(Records from a collection)
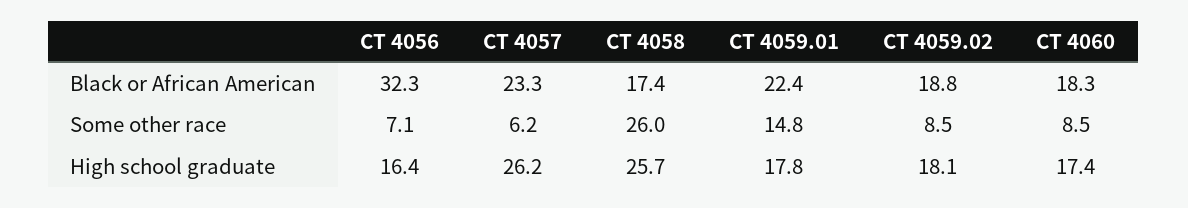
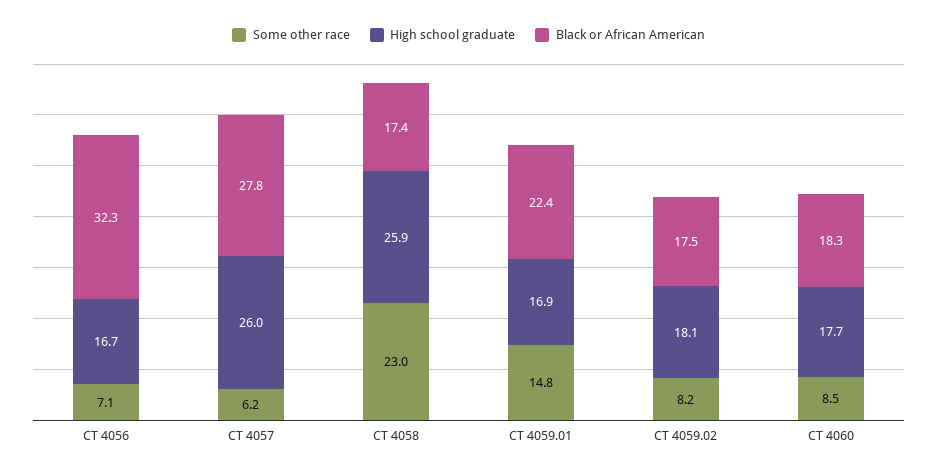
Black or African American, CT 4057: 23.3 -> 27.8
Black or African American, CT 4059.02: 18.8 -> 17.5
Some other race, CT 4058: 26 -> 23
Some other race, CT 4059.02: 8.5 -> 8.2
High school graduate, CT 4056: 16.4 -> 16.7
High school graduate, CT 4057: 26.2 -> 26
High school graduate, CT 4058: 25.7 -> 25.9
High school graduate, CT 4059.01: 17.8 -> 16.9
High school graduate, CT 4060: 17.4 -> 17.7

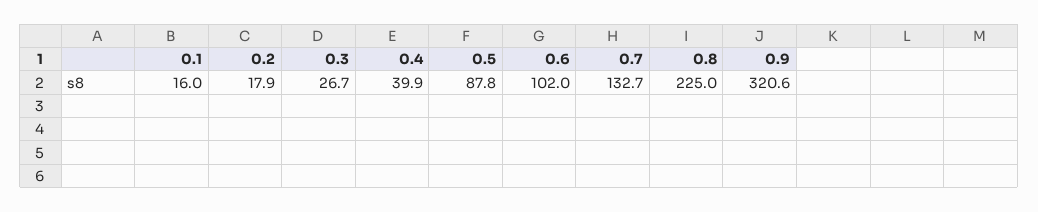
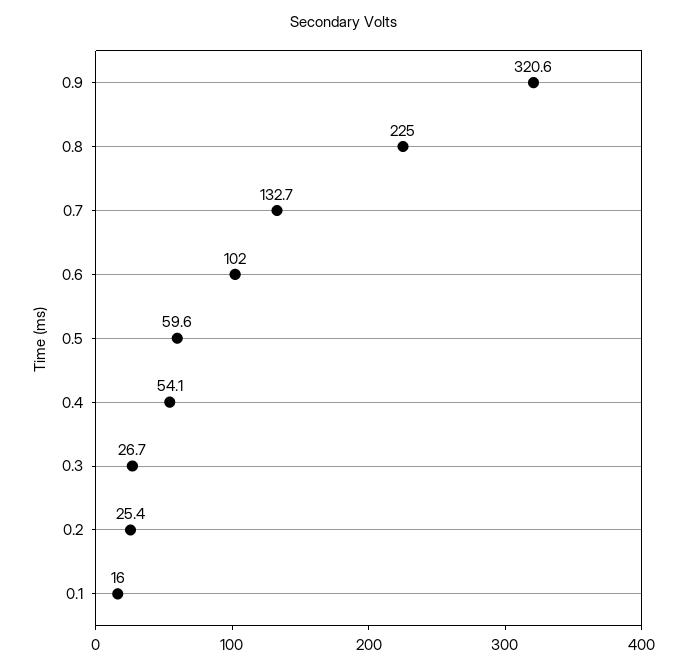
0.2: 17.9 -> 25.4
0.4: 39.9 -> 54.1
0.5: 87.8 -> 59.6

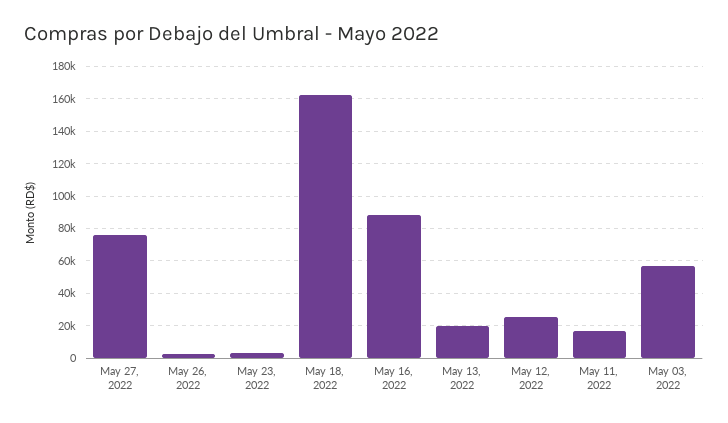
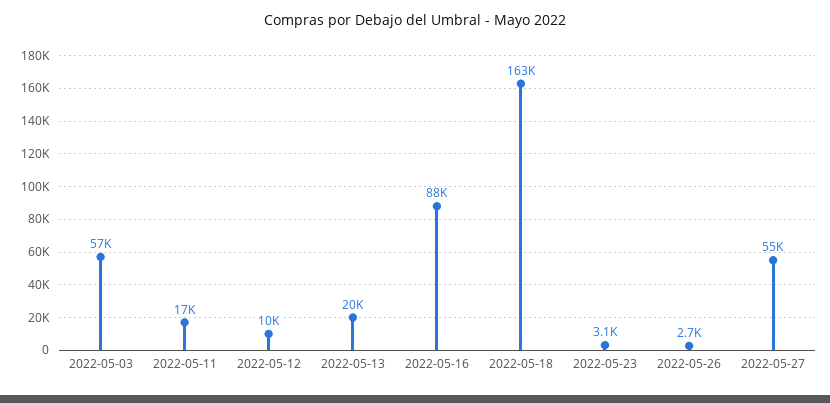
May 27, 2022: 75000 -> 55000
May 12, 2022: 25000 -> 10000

### WRITTEN TASK
The copy must begin at the line containing "High school graduate, CT 4056: 16.4 -> 16.7" and end at the last line of the data above, with every line retyped exactly and no pictures included.

### FINISHED TASK
High school graduate, CT 4056: 16.4 -> 16.7
High school graduate, CT 4057: 26.2 -> 26
High school graduate, CT 4058: 25.7 -> 25.9
High school graduate, CT 4059.01: 17.8 -> 16.9
High school graduate, CT 4060: 17.4 -> 17.7

0.2: 17.9 -> 25.4
0.4: 39.9 -> 54.1
0.5: 87.8 -> 59.6

May 27, 2022: 75000 -> 55000
May 12, 2022: 25000 -> 10000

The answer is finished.